Could you reproduce every line of the records below word for word, leaving the pictures out of your answer?

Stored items
⟨
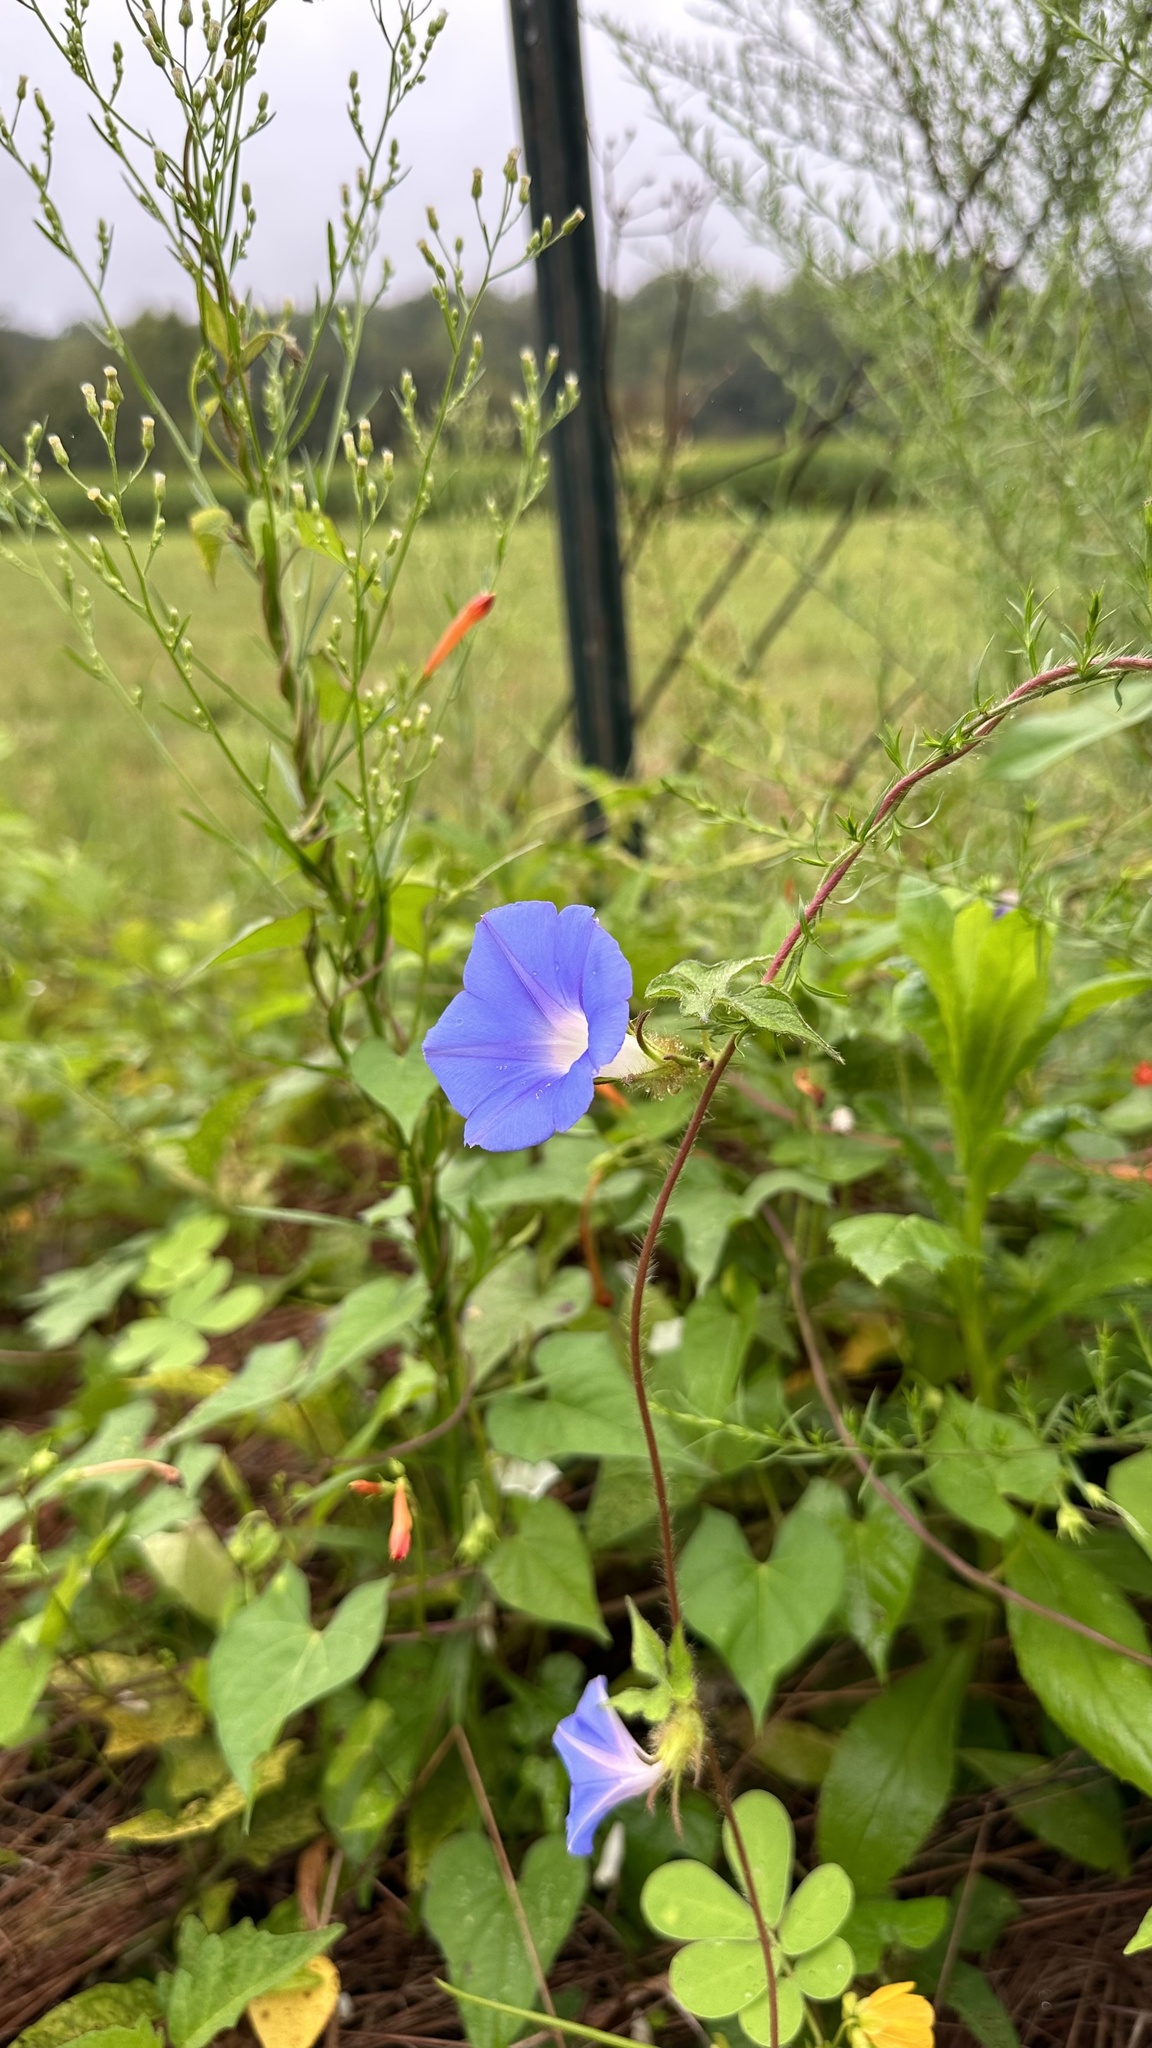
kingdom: Plantae
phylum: Tracheophyta
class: Magnoliopsida
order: Solanales
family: Convolvulaceae
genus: Ipomoea
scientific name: Ipomoea hederacea
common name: Ivy-leaved morning-glory
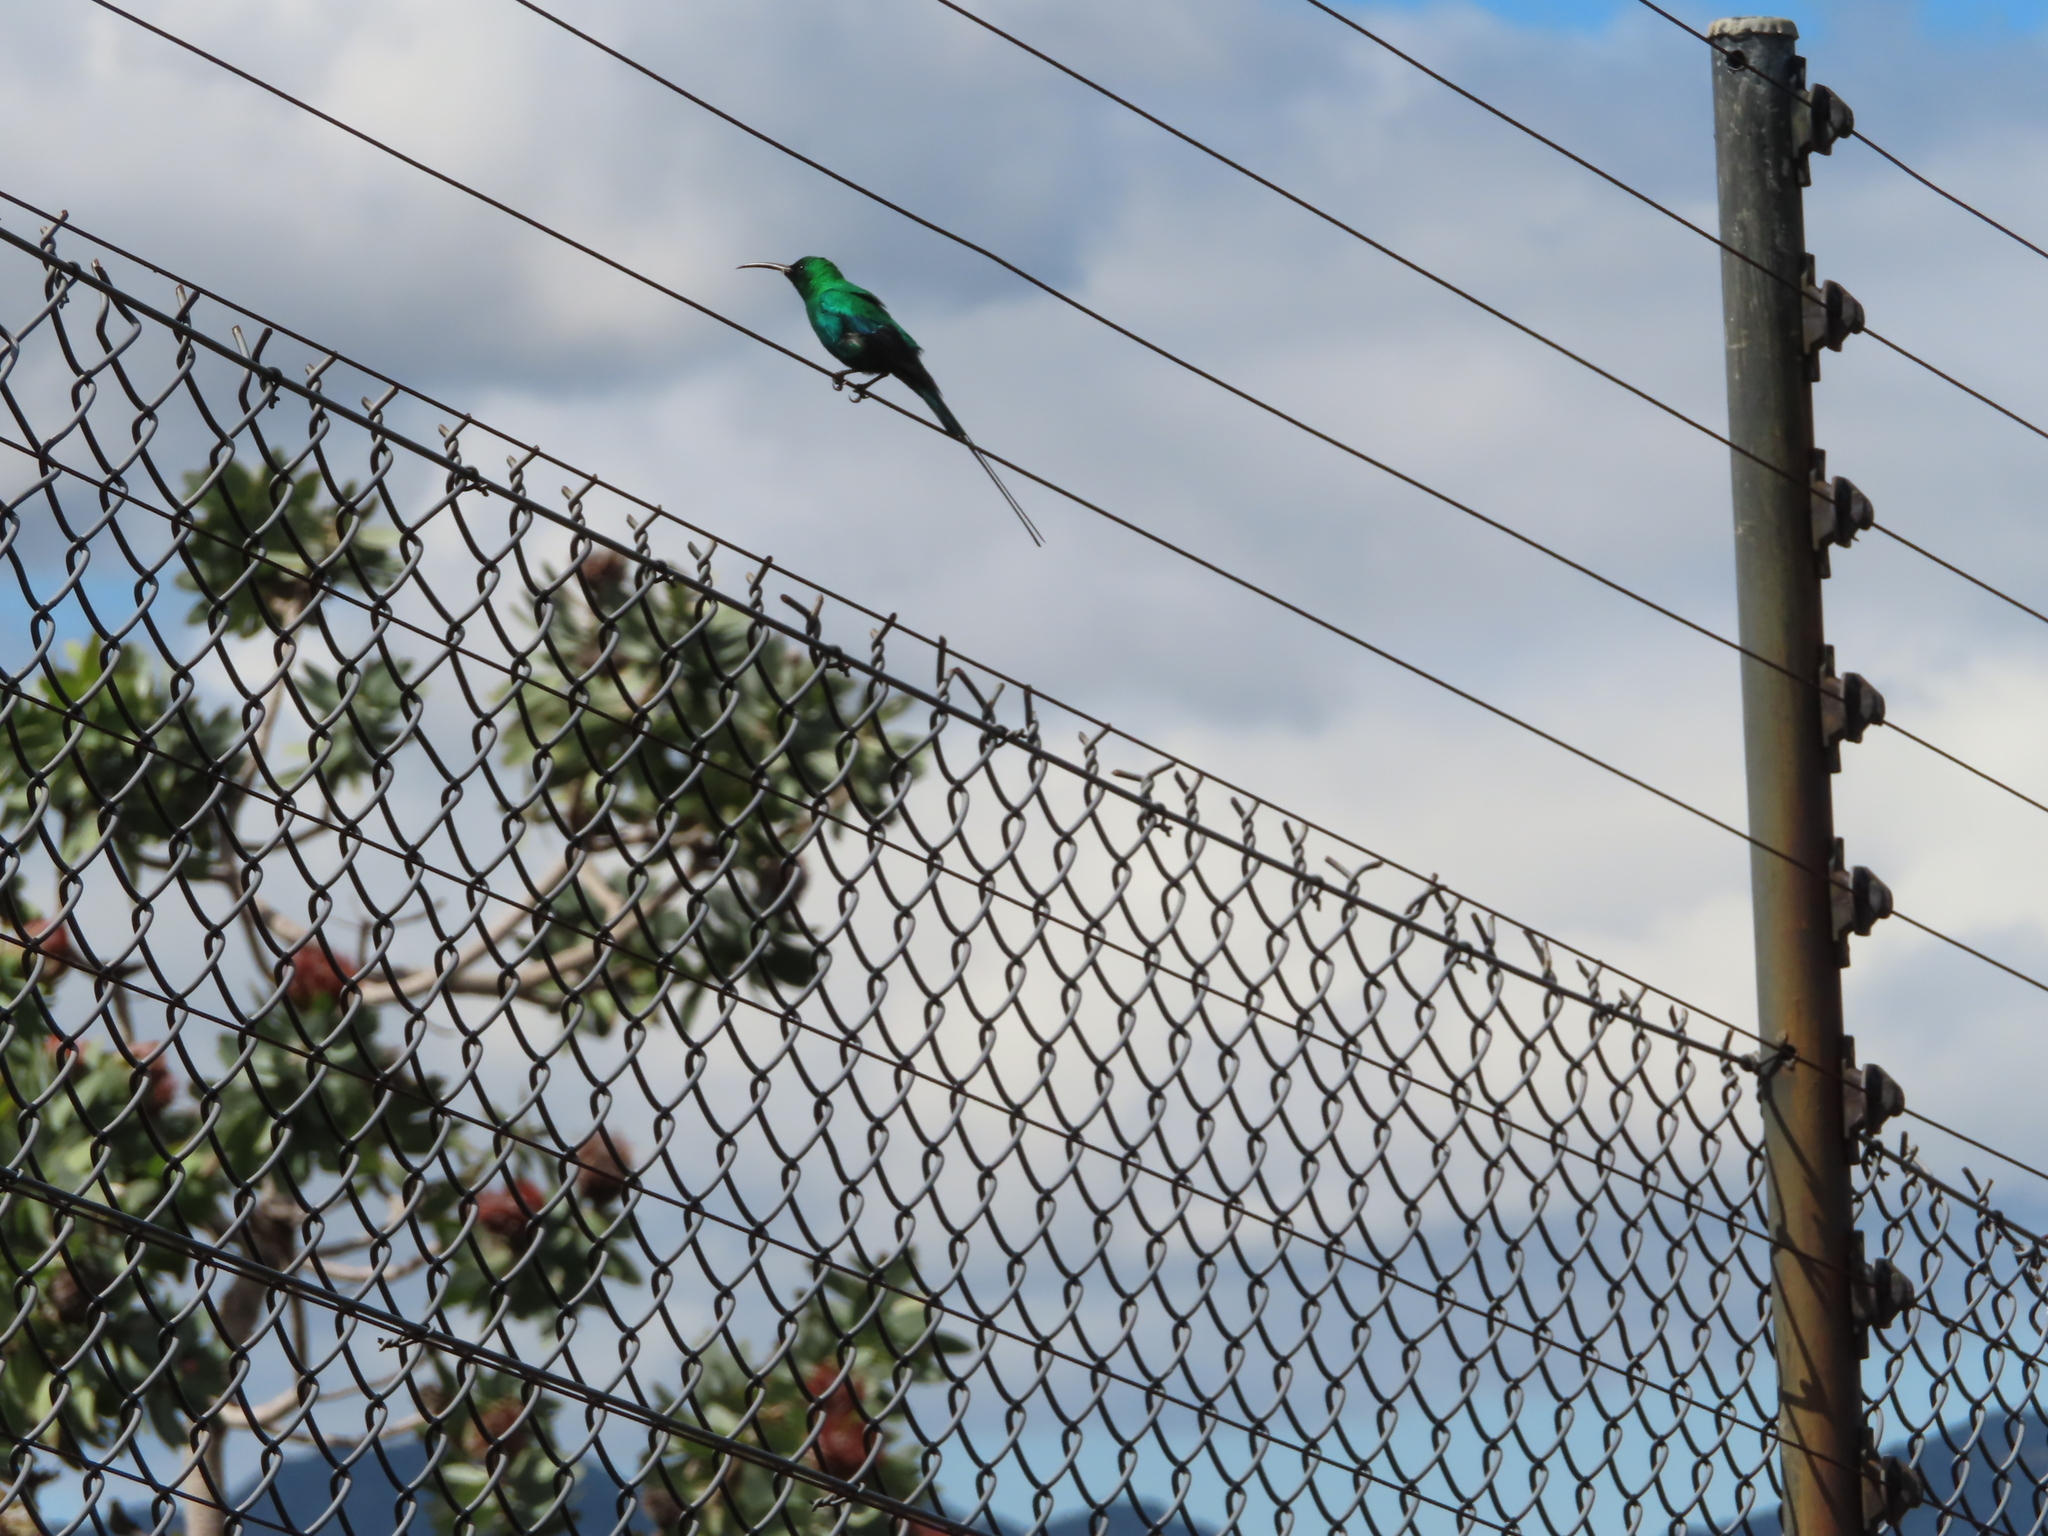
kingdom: Animalia
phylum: Chordata
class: Aves
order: Passeriformes
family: Nectariniidae
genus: Nectarinia
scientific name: Nectarinia famosa
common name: Malachite sunbird
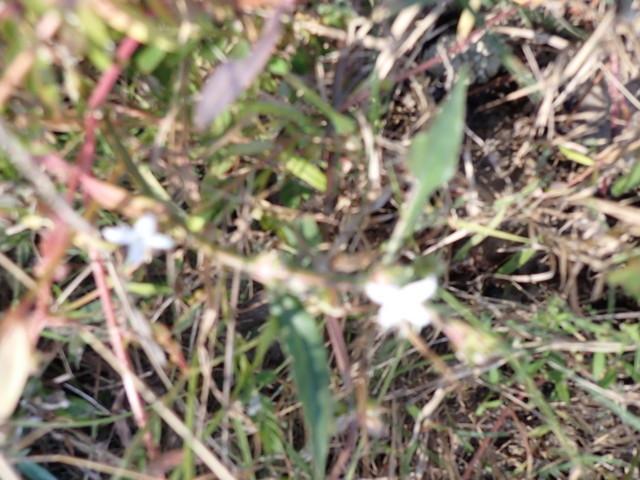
⟩
__Task output__:
kingdom: Plantae
phylum: Tracheophyta
class: Magnoliopsida
order: Solanales
family: Convolvulaceae
genus: Ipomoea
scientific name: Ipomoea hederacea
common name: Ivy-leaved morning-glory
kingdom: Animalia
phylum: Chordata
class: Aves
order: Passeriformes
family: Nectariniidae
genus: Nectarinia
scientific name: Nectarinia famosa
common name: Malachite sunbird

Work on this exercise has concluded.